The Iowa Legislature is considering a better Bottle Bill, which would save an additional half-billion containers from our landfills by expanding the scope of the law to include the non-carbonated beverages that didn't exist 30 years ago.
Many promote curbside recycling as an easy, cost-effective option. Research shows that only 26 percent of non-deposit containers are recovered with curbside options and many of the containers collected are not recycled at all. Rather, they are thrown in the landfill as a mixture of materials too contaminated to be recycled. The Department of Natural Resources' latest Waste Characterization Study illustrates the limitations of using curbside recycling to recover beverage containers. From 1998 to 2011, the amount of non-deposit plastic containers going into our landfills has doubled.
Our deposit system boasts an 86 percent recovery rate. A better Bottle Bill would bring an estimated 500 million containers. Such containers are petroleum-based and energy-intensive to manufacture. Recycling these containers would save the equivalent of 123,000 barrels of crude oil.
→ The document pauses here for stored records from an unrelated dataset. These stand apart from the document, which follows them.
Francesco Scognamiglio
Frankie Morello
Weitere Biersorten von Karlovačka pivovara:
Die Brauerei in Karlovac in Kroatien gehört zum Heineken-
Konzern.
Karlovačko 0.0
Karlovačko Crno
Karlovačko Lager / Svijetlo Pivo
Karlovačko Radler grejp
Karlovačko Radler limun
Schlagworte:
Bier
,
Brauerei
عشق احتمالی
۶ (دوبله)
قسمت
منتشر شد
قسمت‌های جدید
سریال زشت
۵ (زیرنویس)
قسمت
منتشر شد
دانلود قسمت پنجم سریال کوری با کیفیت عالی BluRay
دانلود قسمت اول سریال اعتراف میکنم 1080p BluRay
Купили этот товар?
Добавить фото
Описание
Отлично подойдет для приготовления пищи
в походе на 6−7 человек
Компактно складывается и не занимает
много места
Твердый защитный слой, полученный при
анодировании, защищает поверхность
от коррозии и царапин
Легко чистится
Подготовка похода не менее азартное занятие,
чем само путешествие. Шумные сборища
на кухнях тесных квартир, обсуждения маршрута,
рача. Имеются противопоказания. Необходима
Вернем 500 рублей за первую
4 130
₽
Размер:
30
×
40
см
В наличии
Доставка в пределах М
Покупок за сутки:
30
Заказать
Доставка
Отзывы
Delaware repealed its Bottle Bill in favor of “universal recycling.” The plan places a 4-cent, non-refundable, fee on beverage containers to fund programs that support recycling. Even with that fee, they are facing a $2.2 million annual shortfall. The costs for this kind of plan for Iowa would be astronomical and would be funded on the backs of the taxpayers. Conversely, six fellow bottle bill states have modernized their laws to include plastic beverage containers. These states, their distributors, retailers and consumers have found ways to cope with the system and still experience recovery rates far exceeding any state without deposit legislation. Recent polling by Selzer & Co. shows 84 percent of Iowans have a favorable view of the Bottle Bill. The poll also found strong support for expansion.
By including the new non-carbonated beverages in the Bottle Bill, the system would see an injection of money needed to support redemption centers and retailers while having little impact on distributors.
The better Bottle Bill takes the confusion out of redemption, encourages recycling and guarantees high recovery rates.